Zeker acht werknemers van een Afghaanse particuliere wegenbouwer zijn zondag door een luchtaanval van internationale troepen in de provincie Ghazni om het leven gekomen. Dat heeft een politiecommandant bekendgemaakt.
De aanvallen waren gericht tegen opstandelingen maar er werden weer burgers gedood, aldus de politie van Ghazni. De door de VS geleide Coalitie onderzoekt de beschuldigingen.
Plaatselijke media meldden dat er zelfs 23 bewakers van een particulier wegenbouwbedrijf door de aanvallen in Ghazni werden gedood.
Mohammad Zaman, de politiecommandant van Ghazni, vertelde maandag aan het persbureau AFP dat er acht mensen werden gedood door de actie in het gebied Qarabagh.
Ze werden volgens de politieman gelijktijdig aangevallen met een groep rebellen die banden hebben met de Taliban. Zaman bevestigde volgens AFP niet dat de mannen bewakers waren.
Het Amerikaanse leger gaf zondag een verklaring uit waarin ze zeiden dat ze een aantal opstandelingen in Ghazni hadden gedood nadat troepen op de grond waren aangevallen. Dit gebeurde in hetzelfde gebied.
Het zou niet de eerste keer zijn dat de buitenlandse soldaten beweren opstandelingen te hebben gedood, maar dat het in werkelijkheid om burgers gaat, of dat er tevens burgers de dood in werden gebracht.
In augustus werden er bij een Amerikaans bombardement in de westelijke provincie Herat 90 burgers gedood. Pas weken later gaven de Amerikanen toe dat ze 33 burgers hadden omgebracht.
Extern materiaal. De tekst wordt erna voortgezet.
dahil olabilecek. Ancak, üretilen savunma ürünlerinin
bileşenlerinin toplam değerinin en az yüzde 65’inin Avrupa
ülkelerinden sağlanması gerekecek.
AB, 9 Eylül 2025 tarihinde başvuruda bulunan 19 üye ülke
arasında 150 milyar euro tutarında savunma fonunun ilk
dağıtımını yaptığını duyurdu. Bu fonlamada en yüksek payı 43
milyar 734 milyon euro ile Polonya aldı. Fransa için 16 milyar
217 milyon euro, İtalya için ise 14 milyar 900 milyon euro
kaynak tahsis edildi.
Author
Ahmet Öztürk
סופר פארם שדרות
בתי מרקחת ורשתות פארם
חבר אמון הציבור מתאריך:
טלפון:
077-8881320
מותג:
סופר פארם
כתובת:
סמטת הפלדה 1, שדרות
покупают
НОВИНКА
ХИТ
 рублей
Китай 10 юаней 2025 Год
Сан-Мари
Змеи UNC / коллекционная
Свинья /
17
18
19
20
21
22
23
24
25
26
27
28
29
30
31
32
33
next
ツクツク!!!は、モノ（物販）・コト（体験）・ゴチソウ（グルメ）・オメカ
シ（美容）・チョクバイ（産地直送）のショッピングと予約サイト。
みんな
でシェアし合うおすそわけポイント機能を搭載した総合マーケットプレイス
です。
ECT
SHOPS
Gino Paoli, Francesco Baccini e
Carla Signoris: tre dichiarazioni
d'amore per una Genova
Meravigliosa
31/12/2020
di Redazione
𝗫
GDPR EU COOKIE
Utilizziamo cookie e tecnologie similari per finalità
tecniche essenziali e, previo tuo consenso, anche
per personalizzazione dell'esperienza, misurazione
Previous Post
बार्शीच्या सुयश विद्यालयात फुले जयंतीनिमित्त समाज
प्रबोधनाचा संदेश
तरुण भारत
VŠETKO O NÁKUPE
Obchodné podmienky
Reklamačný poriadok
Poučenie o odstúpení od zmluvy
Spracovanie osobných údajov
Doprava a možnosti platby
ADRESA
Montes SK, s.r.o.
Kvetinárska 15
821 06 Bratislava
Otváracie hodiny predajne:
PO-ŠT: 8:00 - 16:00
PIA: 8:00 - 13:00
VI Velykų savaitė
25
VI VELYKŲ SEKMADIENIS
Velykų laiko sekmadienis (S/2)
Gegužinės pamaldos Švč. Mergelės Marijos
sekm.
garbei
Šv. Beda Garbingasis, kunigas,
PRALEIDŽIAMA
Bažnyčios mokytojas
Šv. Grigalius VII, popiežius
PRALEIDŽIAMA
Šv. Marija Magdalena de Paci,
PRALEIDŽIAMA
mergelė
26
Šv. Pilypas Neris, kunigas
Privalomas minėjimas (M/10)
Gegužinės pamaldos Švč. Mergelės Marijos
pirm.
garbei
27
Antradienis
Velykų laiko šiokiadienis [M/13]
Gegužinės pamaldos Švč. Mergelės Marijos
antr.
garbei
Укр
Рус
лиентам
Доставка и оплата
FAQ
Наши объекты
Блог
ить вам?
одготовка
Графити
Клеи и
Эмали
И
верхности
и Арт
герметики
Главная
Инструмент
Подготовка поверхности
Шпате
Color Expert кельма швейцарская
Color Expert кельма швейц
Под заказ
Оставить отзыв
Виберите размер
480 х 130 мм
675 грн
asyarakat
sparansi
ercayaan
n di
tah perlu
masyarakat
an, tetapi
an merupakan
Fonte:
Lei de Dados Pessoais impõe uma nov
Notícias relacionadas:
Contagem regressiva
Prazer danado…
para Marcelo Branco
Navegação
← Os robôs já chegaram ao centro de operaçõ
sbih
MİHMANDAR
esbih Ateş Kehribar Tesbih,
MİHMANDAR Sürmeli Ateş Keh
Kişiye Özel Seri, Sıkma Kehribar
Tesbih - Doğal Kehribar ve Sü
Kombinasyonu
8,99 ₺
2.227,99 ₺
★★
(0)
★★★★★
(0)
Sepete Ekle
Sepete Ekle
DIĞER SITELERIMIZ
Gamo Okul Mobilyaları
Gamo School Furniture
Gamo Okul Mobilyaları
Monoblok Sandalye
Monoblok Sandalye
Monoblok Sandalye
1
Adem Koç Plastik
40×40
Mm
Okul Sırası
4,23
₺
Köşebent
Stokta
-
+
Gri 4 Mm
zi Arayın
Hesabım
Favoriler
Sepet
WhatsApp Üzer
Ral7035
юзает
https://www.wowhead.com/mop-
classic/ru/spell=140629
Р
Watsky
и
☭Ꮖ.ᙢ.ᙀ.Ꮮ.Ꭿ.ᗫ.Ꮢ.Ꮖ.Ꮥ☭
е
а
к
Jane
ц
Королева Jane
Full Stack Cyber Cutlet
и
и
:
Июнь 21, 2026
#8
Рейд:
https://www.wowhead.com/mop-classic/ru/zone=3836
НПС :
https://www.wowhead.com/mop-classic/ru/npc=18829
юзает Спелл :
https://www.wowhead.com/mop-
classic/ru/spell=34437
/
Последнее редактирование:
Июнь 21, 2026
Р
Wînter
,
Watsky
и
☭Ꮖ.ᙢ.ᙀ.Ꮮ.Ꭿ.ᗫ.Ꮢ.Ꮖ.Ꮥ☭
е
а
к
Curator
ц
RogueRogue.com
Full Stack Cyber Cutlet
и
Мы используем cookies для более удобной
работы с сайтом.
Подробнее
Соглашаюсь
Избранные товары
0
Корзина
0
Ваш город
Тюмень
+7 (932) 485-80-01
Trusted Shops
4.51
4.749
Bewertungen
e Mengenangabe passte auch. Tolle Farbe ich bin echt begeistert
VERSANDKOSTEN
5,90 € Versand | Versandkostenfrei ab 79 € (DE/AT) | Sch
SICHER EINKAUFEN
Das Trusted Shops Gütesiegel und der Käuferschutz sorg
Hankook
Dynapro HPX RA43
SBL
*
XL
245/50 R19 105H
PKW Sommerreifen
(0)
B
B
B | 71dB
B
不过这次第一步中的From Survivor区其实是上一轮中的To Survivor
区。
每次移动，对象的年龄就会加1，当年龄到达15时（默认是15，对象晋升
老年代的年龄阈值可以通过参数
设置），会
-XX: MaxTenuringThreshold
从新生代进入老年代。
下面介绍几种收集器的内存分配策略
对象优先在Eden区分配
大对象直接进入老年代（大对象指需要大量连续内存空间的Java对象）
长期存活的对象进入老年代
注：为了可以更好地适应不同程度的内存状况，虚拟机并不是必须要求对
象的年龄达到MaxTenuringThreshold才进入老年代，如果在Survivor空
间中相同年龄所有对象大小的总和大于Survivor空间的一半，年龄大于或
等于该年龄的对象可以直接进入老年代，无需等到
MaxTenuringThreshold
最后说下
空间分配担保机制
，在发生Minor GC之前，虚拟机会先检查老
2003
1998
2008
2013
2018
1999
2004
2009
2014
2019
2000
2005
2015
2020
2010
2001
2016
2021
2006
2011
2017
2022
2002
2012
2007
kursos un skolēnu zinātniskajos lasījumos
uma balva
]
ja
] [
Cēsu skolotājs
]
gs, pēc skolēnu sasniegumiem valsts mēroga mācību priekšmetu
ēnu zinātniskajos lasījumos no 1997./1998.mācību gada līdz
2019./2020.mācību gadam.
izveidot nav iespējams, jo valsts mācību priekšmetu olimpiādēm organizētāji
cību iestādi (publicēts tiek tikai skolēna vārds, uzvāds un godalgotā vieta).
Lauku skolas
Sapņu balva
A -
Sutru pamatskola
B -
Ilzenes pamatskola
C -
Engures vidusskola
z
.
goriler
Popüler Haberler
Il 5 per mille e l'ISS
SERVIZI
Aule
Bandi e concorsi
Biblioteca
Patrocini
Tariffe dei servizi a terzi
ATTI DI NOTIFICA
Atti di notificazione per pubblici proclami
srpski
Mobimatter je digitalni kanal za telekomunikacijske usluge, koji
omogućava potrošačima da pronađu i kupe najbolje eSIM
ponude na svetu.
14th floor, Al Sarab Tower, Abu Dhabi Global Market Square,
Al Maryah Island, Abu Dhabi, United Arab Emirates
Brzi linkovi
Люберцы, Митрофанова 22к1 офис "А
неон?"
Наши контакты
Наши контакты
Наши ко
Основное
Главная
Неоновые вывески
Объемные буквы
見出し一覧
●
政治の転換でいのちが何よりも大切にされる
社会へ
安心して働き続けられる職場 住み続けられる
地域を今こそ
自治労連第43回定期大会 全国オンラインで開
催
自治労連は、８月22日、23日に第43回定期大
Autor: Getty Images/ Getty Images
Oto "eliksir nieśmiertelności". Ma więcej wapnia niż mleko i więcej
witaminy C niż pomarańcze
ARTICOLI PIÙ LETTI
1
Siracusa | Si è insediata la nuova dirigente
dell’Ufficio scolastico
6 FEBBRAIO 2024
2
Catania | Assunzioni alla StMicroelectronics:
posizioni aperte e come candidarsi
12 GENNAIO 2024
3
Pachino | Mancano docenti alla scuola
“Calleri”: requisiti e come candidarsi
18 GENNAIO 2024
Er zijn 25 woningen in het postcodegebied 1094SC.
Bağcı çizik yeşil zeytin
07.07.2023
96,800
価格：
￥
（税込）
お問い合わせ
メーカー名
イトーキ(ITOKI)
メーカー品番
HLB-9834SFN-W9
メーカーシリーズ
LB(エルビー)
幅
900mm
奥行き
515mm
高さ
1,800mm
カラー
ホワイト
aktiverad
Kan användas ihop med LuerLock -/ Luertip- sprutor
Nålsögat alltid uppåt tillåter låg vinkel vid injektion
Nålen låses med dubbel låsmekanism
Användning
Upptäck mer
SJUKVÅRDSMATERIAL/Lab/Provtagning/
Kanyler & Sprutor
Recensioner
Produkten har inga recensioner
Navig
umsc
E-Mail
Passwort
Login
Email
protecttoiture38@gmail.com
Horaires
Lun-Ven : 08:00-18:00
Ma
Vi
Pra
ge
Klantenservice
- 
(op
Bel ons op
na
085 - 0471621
Aanvankelijk zeiden ze dat het Taliban waren.
Van de VN en de Afghaanse president Hamid Karzai krijgen de NAVO en de Coalitie keer op keer het verwijt dat ze hun acties niet goed coördineren met de Afghaanse autoriteiten.
Volgens onderzoek van de Amerikaanse professor Marc Herold zijn er vanaf 2005 3.200 Afghaanse burgers gedood door aanvallen van buitenlandse militairen. Volgens hem besteden westerse media er bijzonder weinig aandacht aan.